TORONTO–Google yesterday announced a new accelerator program to help grow startups at the series-A funding and seeding stages.
According to a Fortune article, 90 per cent of startups never take off, with insufficient capital, disharmony, poor marketing, and wrong team composition listed as key failing points. Well-funded companies, through establishing accelerator and incubator programs, can guide startups around some of those pain points while asserting their own products in the process.
“The opportunity here is in the scale-up, so we’re really trying to get startups that have a product-market fit that have a team in place,” said Sabrina Geremia, Google Canada country lead. “…[we’re] really going immersive on how to use our products platforms technology in order to scale.”
Qualified startups can receive equity-free support, three in-person boot camps hosted at Google, personal mentorship and feedback from Google experts. In addition, the accelerator program includes workshops on product design, customer acquisition, and leadership development to help the team develop a strong business foundation.
The new accelerator would be Google’s first own accelerator initiative in Canada and the 12th globally. Based in Waterloo, Ont., it will begin accepting applications starting March 2. Between 16 to 20 applicants will be chosen and divided into two cohorts. The acceleration program will last three months.
“This is going to be complementary to all the work that we do with our partners in the ecosystem,” said Geremia. “I think this is an additional investment. We have Google for Startups everywhere, and this is a real value add that we hadn’t gone with this type of programming in Canada.”
In parallel to the announcement, Google also announced plans for three new buildings divided between Toronto, Waterloo and Montreal. They’re expected to provide workspaces for around 5,000 employees.
Canada’s thriving tech sector
Canada’s technology scene has thrived in recent years, ranking exceptionally high in innovation and talent attraction. According to IMD’s World Talent Ranking 2018, Canada ranked sixth in attracting and retaining talent and is the only non-European country to break into the top 10. It’s also ahead of the U.S. by six places (12th). Canada’s strong talent pool reflects its welcoming immigration policies and multiculturalism that entices skilled international workers.
Hockeystick, an open-source startup database that began as a startup itself in 2014, said Canada grew its tech sector by 50 per cent between 2014 to 2019. Out of the jobs created, almost half of them were in Toronto.

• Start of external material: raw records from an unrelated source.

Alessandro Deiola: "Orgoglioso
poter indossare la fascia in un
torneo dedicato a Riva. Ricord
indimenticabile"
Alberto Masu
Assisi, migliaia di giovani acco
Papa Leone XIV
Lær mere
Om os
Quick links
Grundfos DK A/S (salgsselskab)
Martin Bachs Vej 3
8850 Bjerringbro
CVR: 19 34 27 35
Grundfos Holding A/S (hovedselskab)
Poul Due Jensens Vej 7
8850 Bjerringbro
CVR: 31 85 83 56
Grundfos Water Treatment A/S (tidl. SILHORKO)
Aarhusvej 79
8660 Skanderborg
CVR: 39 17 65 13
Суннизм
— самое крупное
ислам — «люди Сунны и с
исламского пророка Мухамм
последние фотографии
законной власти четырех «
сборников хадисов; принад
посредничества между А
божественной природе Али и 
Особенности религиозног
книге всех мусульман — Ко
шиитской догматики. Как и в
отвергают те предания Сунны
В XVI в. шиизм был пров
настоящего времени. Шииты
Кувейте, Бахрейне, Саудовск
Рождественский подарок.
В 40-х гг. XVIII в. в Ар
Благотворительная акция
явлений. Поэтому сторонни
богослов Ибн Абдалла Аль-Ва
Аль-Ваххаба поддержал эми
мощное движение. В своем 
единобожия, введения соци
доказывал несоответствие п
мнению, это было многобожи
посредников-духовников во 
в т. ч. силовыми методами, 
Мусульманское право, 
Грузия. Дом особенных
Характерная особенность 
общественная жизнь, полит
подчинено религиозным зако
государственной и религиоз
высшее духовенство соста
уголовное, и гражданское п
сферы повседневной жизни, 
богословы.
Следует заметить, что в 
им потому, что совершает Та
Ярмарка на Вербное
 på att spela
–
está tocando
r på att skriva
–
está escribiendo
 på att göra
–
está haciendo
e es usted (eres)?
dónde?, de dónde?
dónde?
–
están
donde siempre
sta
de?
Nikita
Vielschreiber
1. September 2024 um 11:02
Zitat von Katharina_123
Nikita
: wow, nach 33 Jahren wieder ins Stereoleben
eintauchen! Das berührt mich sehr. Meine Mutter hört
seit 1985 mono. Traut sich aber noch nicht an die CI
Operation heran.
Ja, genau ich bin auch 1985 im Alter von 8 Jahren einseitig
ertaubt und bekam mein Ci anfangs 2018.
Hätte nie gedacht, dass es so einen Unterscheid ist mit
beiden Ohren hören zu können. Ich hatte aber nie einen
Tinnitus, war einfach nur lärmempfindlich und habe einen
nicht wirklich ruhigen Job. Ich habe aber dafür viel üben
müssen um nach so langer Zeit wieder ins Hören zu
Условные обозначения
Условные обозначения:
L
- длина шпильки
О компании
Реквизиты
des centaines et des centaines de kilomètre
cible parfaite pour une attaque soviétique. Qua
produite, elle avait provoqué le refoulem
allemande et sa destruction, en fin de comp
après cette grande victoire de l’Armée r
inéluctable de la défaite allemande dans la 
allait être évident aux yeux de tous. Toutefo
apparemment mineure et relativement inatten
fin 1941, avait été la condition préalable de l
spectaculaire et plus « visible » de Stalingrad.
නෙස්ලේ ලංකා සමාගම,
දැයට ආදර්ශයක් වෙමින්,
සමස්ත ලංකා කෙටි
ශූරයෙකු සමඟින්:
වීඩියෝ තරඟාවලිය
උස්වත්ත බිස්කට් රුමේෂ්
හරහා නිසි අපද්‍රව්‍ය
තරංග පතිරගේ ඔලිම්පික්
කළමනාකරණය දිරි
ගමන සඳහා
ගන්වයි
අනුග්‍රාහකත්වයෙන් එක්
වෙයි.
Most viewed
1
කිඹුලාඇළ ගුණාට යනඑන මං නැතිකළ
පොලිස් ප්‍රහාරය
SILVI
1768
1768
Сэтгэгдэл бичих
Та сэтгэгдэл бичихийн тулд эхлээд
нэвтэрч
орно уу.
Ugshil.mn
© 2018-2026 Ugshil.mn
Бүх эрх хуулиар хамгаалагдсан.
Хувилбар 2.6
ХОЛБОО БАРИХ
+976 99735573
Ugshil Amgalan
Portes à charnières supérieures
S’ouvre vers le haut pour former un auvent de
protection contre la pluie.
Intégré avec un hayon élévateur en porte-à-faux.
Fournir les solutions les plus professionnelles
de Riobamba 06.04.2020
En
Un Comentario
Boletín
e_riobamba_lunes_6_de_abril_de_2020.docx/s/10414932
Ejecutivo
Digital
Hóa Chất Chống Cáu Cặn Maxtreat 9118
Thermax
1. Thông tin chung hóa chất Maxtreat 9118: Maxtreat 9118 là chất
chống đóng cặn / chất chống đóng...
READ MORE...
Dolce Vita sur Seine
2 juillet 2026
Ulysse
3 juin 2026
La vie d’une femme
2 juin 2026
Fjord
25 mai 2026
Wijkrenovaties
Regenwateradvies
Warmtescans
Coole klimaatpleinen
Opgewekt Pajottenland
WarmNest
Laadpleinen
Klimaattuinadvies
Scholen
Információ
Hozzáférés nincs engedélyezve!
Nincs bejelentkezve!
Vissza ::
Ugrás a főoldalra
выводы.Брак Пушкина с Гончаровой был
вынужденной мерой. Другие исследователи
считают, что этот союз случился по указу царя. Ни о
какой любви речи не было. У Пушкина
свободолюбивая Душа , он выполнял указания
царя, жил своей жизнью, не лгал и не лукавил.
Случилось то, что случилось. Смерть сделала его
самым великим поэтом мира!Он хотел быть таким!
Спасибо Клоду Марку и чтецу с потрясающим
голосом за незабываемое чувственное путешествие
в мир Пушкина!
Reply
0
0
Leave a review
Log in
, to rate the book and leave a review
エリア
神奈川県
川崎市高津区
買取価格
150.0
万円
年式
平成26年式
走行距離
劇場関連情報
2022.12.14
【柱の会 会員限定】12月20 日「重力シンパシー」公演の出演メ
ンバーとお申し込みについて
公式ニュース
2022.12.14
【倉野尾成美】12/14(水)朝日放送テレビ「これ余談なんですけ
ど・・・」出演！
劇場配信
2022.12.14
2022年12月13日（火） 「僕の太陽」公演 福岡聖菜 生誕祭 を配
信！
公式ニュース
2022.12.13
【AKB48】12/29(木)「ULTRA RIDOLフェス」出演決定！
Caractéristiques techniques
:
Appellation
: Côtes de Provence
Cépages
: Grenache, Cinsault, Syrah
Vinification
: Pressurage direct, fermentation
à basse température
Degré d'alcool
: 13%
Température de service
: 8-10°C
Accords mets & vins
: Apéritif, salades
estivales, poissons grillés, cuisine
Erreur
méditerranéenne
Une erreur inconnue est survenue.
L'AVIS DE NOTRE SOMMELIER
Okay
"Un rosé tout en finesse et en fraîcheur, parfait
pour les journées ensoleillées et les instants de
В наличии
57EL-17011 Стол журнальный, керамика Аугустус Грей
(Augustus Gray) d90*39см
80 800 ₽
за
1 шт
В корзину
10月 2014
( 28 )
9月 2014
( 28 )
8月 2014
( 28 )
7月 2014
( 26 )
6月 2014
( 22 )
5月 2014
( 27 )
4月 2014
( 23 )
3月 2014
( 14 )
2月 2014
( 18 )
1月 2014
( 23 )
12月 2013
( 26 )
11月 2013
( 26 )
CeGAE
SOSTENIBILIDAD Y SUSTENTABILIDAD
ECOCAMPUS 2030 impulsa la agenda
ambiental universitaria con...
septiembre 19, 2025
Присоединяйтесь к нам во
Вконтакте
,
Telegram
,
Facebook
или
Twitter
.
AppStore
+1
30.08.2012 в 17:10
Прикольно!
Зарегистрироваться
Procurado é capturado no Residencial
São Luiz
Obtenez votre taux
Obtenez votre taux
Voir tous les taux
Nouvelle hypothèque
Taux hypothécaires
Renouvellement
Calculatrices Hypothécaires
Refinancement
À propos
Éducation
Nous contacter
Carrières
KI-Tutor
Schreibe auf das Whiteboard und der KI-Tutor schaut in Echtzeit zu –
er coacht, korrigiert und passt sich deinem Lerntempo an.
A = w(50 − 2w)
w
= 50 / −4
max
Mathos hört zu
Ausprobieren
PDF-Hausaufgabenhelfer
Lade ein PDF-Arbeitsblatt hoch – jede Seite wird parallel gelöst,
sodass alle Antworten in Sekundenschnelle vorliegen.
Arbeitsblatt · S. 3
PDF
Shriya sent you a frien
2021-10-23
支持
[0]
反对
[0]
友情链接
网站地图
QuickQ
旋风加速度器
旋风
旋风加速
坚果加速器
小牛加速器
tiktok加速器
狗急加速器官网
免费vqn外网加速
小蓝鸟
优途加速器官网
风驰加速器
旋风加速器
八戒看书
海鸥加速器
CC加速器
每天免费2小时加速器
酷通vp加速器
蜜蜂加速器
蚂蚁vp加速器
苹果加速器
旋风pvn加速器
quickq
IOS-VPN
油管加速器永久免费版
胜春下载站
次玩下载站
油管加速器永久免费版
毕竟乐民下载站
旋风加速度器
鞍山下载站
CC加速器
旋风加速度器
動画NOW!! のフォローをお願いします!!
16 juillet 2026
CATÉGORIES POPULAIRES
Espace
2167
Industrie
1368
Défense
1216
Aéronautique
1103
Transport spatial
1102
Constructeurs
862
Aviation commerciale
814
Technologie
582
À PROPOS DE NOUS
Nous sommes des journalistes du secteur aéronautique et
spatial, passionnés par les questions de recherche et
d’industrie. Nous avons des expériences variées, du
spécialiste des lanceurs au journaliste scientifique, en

In its 2018 ICT profile, the Canadian government stated that Canada’s information and communications technologies sector generated CA$86.6 billion GDP, accounting for 4.5 per cent of the national GDP. The ICT industry also spent CA$6.2 billion in research and development, the highest of all private sectors. The ICT sector only had 102 firms with more than 500 employees, the rest–a staggering 35,500–were small businesses with fewer than 10 employees.